Effective sterilisation techniques are essential for working with isolated cell lines for obvious reasons you don’t want bugs from the environment growing in your nice culture medium, and equally, cultures must be sterilised before disposal.
So what are the most common methods of sterilisation, and how do they work? Unsure? Read on…
WET HEAT (Autoclaving)
The method of choice for sterilisation in most labs is autoclaving; using pressurised steam to heat the material to be sterilised. This is a very effective method that kills all microbes, spores and viruses, although for some specific bugs, especially high temperatures or incubation times are required.
Autoclaving kills microbes by hydrolysis and coagulation of cellular proteins, which is efficiently achieved by intense heat in the presence of water.
The intense heat comes from the steam. Pressurised steam has a high latent heat; at 100degC it holds 7 times more heat than water at the same temperature. This heat is liberated upon contact with the cooler surface of the material to be sterilised, allowing rapid delivery of heat and good penetration of dense materials.
At these temperatures, water does a great job of hydrolysing proteins… so those bugs don’t stand a chance.
DRY HEAT (Flaming, baking)
Dry heating has one crucial difference from autoclaving. You’ve guessed it – there’s no water, so protein hydrolysis can’t take place.
Instead, dry heat tends to kill microbes by oxidation of cellular components. This requires more energy than protein hydrolysis so higher temperatures are required for efficient sterilization by dry heat.
For example sterilisation can normally be achieved in 15 minutes by autoclaving at 121degC, whereas dry heating would generally need a temperature of 160degC to sterilize in a similar amount of time.
FILTRATION
Filtration is a great way of quickly sterilizing solutions without heating. Filters, of course, work by passing the solution through a filter with a pore diameter that is too small for microbes to pass through.

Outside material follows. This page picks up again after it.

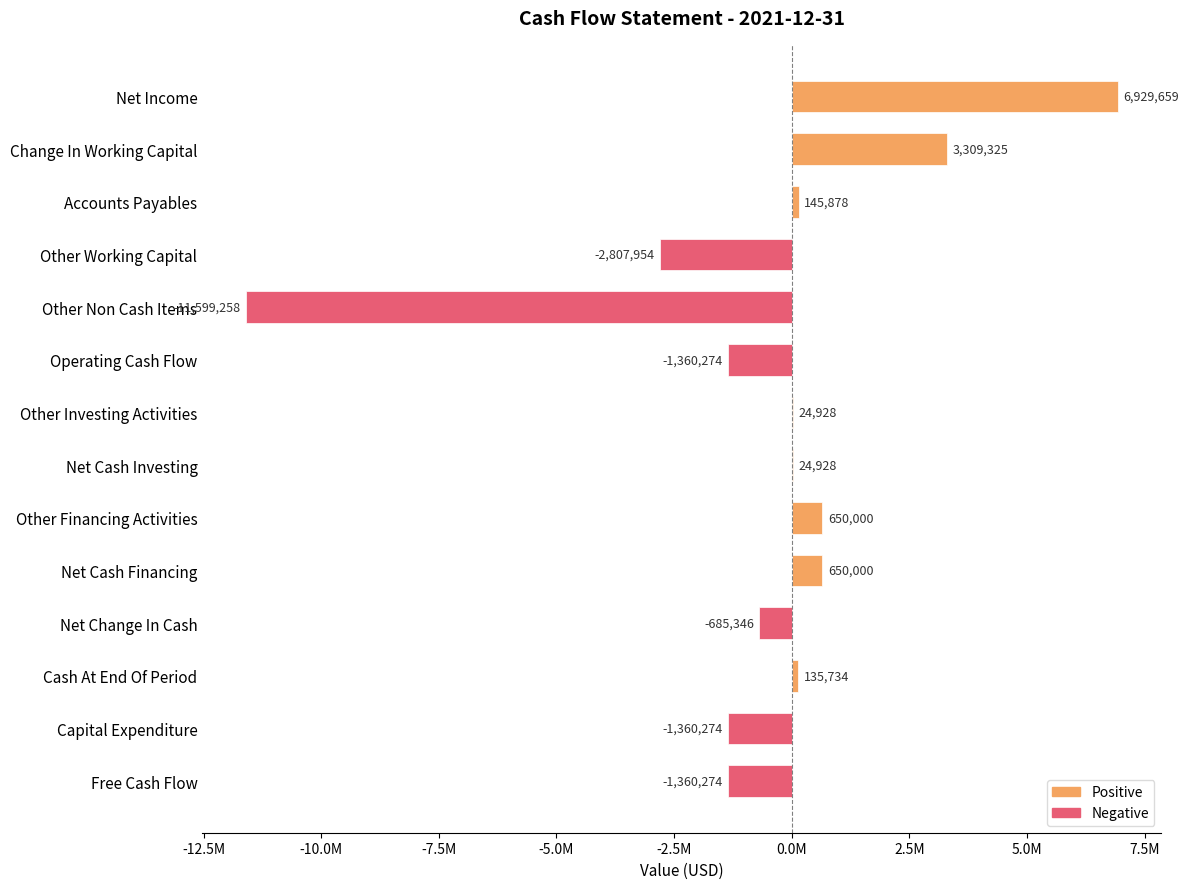

List the labels in order of value, largest first.

Net Income, Change In Working Capital, Other Financing Activities, Net Cash Financing, Accounts Payables, Cash At End Of Period, Other Investing Activities, Net Cash Investing, Net Change In Cash, Operating Cash Flow, Capital Expenditure, Free Cash Flow, Other Working Capital, Other Non Cash Items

Filters can be scintered glass funnels made from heat-fused glass particles or, more commonly these days, membrane filters made from cellulose esters. For removal of bacteria, filters with an average pore diameter of 0.2um is normally used.

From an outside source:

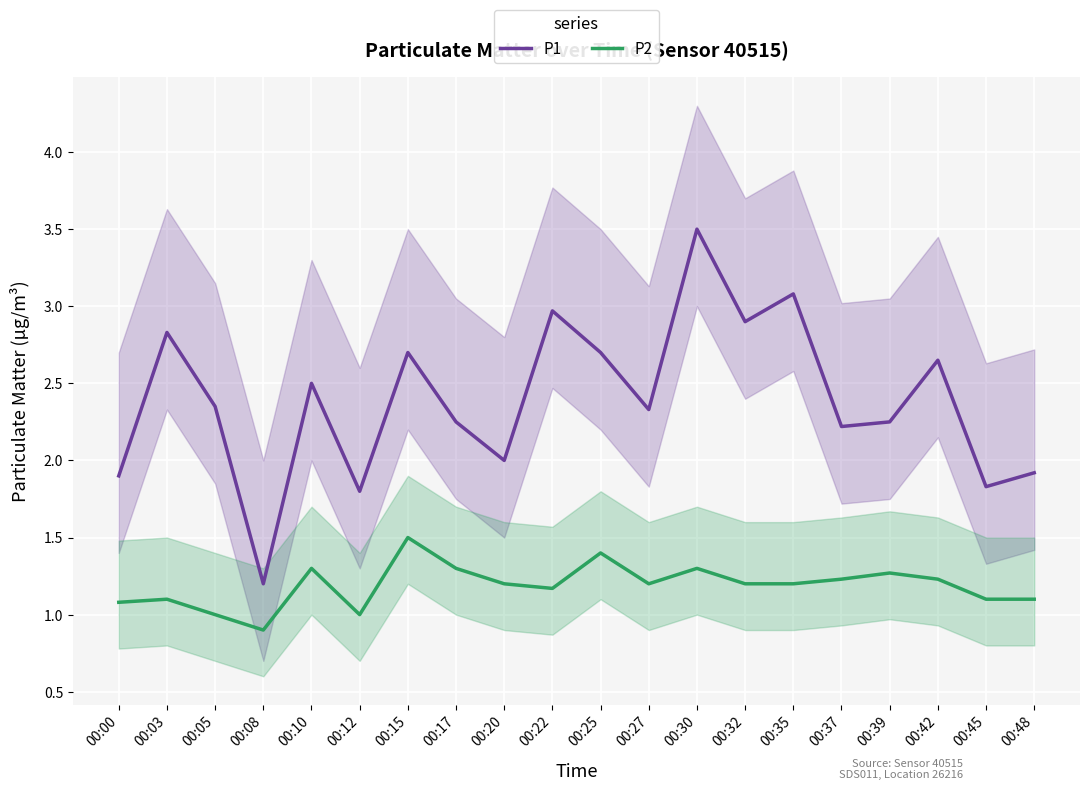

What is the difference between the highest and lowest values at 00:00?

0.8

But remember, viruses and phage can pass through these filters so filtration is not a good option if these are a concern.
SOLVENTS
Ethanol is commonly used as a disinfectant, although since isopropanol is a better solvent for fat it is probably a better option.
Both work by denaturing proteins through a process that requires water, so they must be diluted to 60-90% in water to be effective.
Again, a it’s important to remember that although ethanol and IPA are good at killing microbial cells, they have no effect on spores.
RADIATION
UV, x-rays and gamma rays are all types of electromagnetic radiation that have profoundly damaging effects on DNA, so make excellent tools for sterilization.
The main difference between them, in terms of their effectiveness, is their penetration.
UV has limited penetration in air so sterilisation only occurs in a fairly small area around the lamp. However, it is relatively safe and is quite useful for sterilising small areas, like laminar flow hoods.
X-rays and gamma rays are far more penetrating, which makes them more dangerous but very effective for large scale cold sterilization of plastic items (e.g. syringes) during manufacturing.
So those are some of the main methods for sterilization I can think of. If I’ve missed any, please feel free to let me know in the comments section.